Tuesday, April 23, 2013

Bankers Above the Law II: Criminal Affirmance Runs Amok

Professor Mary Ramirez recently posted her University of Connecticut Law Review article on SSRN. It is available for free download.  Here is the abstract:

Recent financial scandals and the relative paucity of criminal prosecutions against elite actors that benefited from the crisis in response suggest a new reality in the criminal law system: some wrongful actors appear to be above the law and immune from criminal prosecution. As such, the criminal prosecutorial system affirms much of the wrongdoing giving rise to the crisis. This leaves the same elites undisturbed at the apex of the financial sector, and creates perverse incentives for any successors. Their incumbency in power results in massive deadweight losses due to the distorted incentives they now face. Further, this undermines the legitimacy of the rule of law and encourages even more lawlessness among the entire population, as the declination of prosecution advertises the profitability of crime. These considerations transcend deterrence as well as retribution as a traditional basis for criminal punishment. Affirmance is far more costly and dangerous with respect to the crimes of powerful elites that control large organizations than can be accounted for under traditional notions of deterrence. Few limits are placed on a prosecutor’s discretionary decision about whom to prosecute, and many factors against prosecution take hold, especially in resource-intensive white collar crime prosecutions. This article asserts that prosecutors should not decline prosecution in these circumstances without considering its potential affirmance of crime. Otherwise, the profitability of crime promises massive future losses.

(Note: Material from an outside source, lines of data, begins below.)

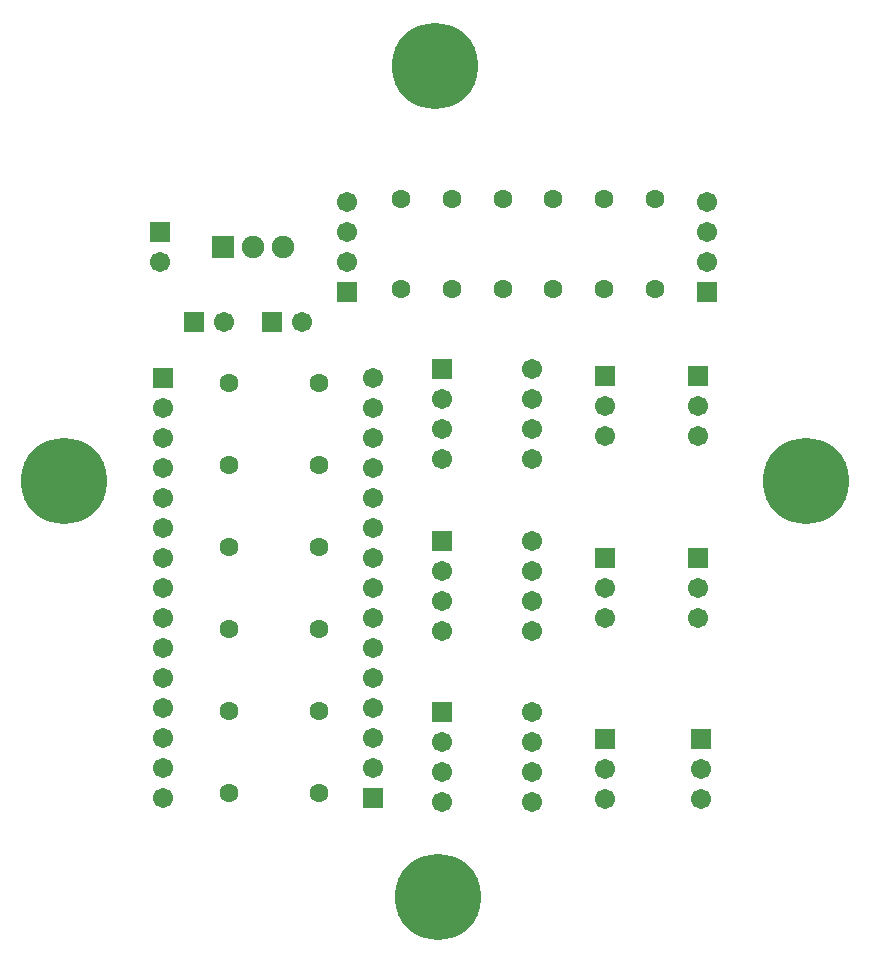
<source format=gts>
G04 Layer_Color=8388736*
%FSLAX44Y44*%
%MOMM*%
G71*
G01*
G75*
%ADD22R,1.7032X1.7032*%
%ADD23C,1.7032*%
%ADD24R,1.7032X1.7032*%
%ADD25C,1.6032*%
%ADD26R,1.9032X1.9032*%
%ADD27C,1.9032*%
%ADD28C,7.3032*%
D22*
X781050Y993140D02*
D03*
X624840Y920750D02*
D03*
X802640Y565150D02*
D03*
X1085850Y993140D02*
D03*
X1080770Y614680D02*
D03*
X999490D02*
D03*
X1078230Y768350D02*
D03*
X999490D02*
D03*
X1078230Y922020D02*
D03*
X999490D02*
D03*
X622300Y1043940D02*
D03*
D23*
X781050Y1018540D02*
D03*
Y1043940D02*
D03*
Y1069340D02*
D03*
X861060Y612140D02*
D03*
Y586740D02*
D03*
Y561340D02*
D03*
X937260Y637540D02*
D03*
Y612140D02*
D03*
Y586740D02*
D03*
Y561340D02*
D03*
X861060Y757555D02*
D03*
Y732155D02*
D03*
Y706755D02*
D03*
X937260Y782955D02*
D03*
Y757555D02*
D03*
Y732155D02*
D03*
Y706755D02*
D03*
X624840Y895350D02*
D03*
Y869950D02*
D03*
Y844550D02*
D03*
Y819150D02*
D03*
Y793750D02*
D03*
Y768350D02*
D03*
Y742950D02*
D03*
Y717550D02*
D03*
Y692150D02*
D03*
Y666750D02*
D03*
Y641350D02*
D03*
Y615950D02*
D03*
Y590550D02*
D03*
Y565150D02*
D03*
X802640Y590550D02*
D03*
Y615950D02*
D03*
Y641350D02*
D03*
Y666750D02*
D03*
Y692150D02*
D03*
Y717550D02*
D03*
Y742950D02*
D03*
Y768350D02*
D03*
Y793750D02*
D03*
Y819150D02*
D03*
Y844550D02*
D03*
Y869950D02*
D03*
Y895350D02*
D03*
Y920750D02*
D03*
X861060Y902970D02*
D03*
Y877570D02*
D03*
Y852170D02*
D03*
X937260Y928370D02*
D03*
Y902970D02*
D03*
Y877570D02*
D03*
Y852170D02*
D03*
X676910Y967740D02*
D03*
X742950D02*
D03*
X1085850Y1018540D02*
D03*
Y1043940D02*
D03*
Y1069340D02*
D03*
X1080770Y563880D02*
D03*
Y589280D02*
D03*
X999490Y563880D02*
D03*
Y589280D02*
D03*
X1078230Y717550D02*
D03*
Y742950D02*
D03*
X999490Y717550D02*
D03*
Y742950D02*
D03*
X1078230Y871220D02*
D03*
Y896620D02*
D03*
X999490Y871220D02*
D03*
Y896620D02*
D03*
X622300Y1018540D02*
D03*
D24*
X861060Y637540D02*
D03*
Y782955D02*
D03*
Y928370D02*
D03*
X651510Y967740D02*
D03*
X717550D02*
D03*
D25*
X756920Y916305D02*
D03*
X680720D02*
D03*
X756920Y846963D02*
D03*
X680720D02*
D03*
X756920Y777621D02*
D03*
X680720D02*
D03*
X756920Y708279D02*
D03*
X680720D02*
D03*
X756920Y638937D02*
D03*
X680720D02*
D03*
X756920Y569595D02*
D03*
X680720D02*
D03*
X1041400Y1071880D02*
D03*
Y995680D02*
D03*
X998474Y1071880D02*
D03*
Y995680D02*
D03*
X955548Y1071880D02*
D03*
Y995680D02*
D03*
X912622Y1071880D02*
D03*
Y995680D02*
D03*
X869696Y1071880D02*
D03*
Y995680D02*
D03*
X826770Y1071880D02*
D03*
Y995680D02*
D03*
D26*
X675640Y1031240D02*
D03*
D27*
X701040D02*
D03*
X726440D02*
D03*
D28*
X1169670Y833120D02*
D03*
X855345Y1184910D02*
D03*
X857631Y481330D02*
D03*
X541020Y833120D02*
D03*
M02*

</source>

The article does not include the deeply disturbing testimony of Attorney General Eric Holder that banks and criminals employed by banks are not subject to criminal procecustions on the same basis as ordinary citizens because that absurd testimony is too recent. Still, Holder's admission that some banks and their criminal employees are too big to jail certainly raises the importance and timliness of Professor Mary Ramirez' most recent installment seeking to restore balance to a ridiculously out of whack criminal "justice" system. 

What does it say about a society that rounds up young people of color by the thousands for relatively innocuous behavior while white collar criminals on Wall Street can crash global capitalism and corrupt the pinnacle of our economy with impunity? So much for any post-racial America.

The social construct of race still thrives in America and nowhere is this more obvious than in policies relating to incarceration.